Daylight saving time is a scam.
First proposed by Ben Franklin (with tongue firmly in cheek) in 1784 as a way of conserving candle power, DST does not save any energy or produce any other measurable benefits, but does, in fact, impose real costs on many people around the world, forcing them for no good reason to move their clocks and watches back and forth by one hour twice every year.
DST was adopted as an emergency measure during the 20th century’s two world wars as a way to give defense-plant workers an extra hour of sunshine at the end of their dayshift. Since most of those facilities operated around the clock, workers on “swing” and graveyard shifts might have wondered what was in it for them. World War II Britain outdid its allies by adopting “double summer time,” setting clocks two hours forward, putting London temporarily in the odd position of being one hour later than Paris, creating what must have been a monumental headache for D-Day planners.
“Springing forward” became a way of life in the United States during the energy crises of the 1970s. DST supposedly would save energy and reduce reliance on oil imported from unfriendly nations in the Middle East because people returning home from work would not have to turn on their lights until sunset one hour later than standard time.
Standard time and the four U.S. time zones, it should be emphasized, were not decreed by government, but were established by the railroads early on to coordinate train departure and arrival times. Today, however, time-zone boundaries and DST’s scheduling are regulated by the Department of Transportation.
Air conditioning was not as widespread back then as it is now. Whatever light-bill savings DST might have produced in the 1970s have been swamped by commuters turning down their thermostats an hour earlier at the end of hot summer days. In fact, careful studies of energy consumption conducted in Sydney, Australia, which extended DST to accommodate the 2000 Summer Olympic Games, and in Indiana before 2006, when clocks there showed three different times (some areas were on Eastern time, some on Central, and DST was not in effect statewide) found that setting clocks ahead by one hour was associated either with no change in energy usage or small but statistically significant increases.
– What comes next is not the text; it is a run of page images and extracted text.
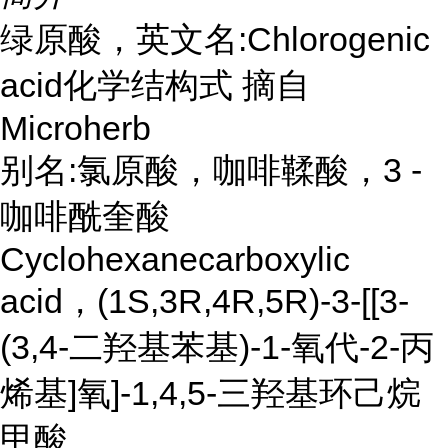
绿原酸，英文名:Chlorogenic
acid化学结构式 摘自
Microherb
别名:氯原酸，咖啡鞣酸，3 -
咖啡酰奎酸
Cyclohexanecarboxylic
acid，(1S,3R,4R,5R)-3-[[3-
(3,4-二羟基苯基)-1-氧代-2-丙
烯基]氧]-1,4,5-三羟基环己烷
甲酸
Because changing clocks in either direction disrupts our circadian rhythms, evidence of adverse effects on human health has been accumulating for the past decade or so. Heart attacks spike in the week after the start and end of DST. Traffic accidents increase after the twice-yearly ritual of time changes, especially in the fall when standard time resumes and drivers must adjust to commuting home in the dark. People are less productive on the job in the days after DST begins.
It is ludicrous to think that DST makes an extra hour of natural light available to anyone. Depending on the season and distance from the equator, the sun shines the same number of hours per day no matter where your clock’s hands point or what its digits display. That simple observation undermines the old saw crediting DST to farmers. Livestock do not wear watches and do not awake to alarms.
Smartphones are programmed to adjust automatically to DST’s beginning and end, but many watches and clocks must be reset manually. Having to do so twice a year is a complete waste of one’s time.
DST’s current schedule in the United States was established by the Energy Policy Act of 2005, which extended summer time from the second Sunday in March to the first Sunday in November, shrinking “standard time” to just four months of the year.
People living in Arizona, Hawaii and the U.S. territories get along just fine without submitting to the bullying of “springing forward” and “falling back.”
Some people seem to like DST; others prefer standard time. I’m indifferent, but the best option would be to pick one and stick to it.
Let’s hope that 2018 is the last year we lose an hour of sleep to “save” an hour of sunlight at the end of the day.
William F. Shughart II is research director of the Independent Institute and is J. Fish Smith professor in public choice at Utah State University’s Huntsman School of Business. He wrote this for InsideSources.com.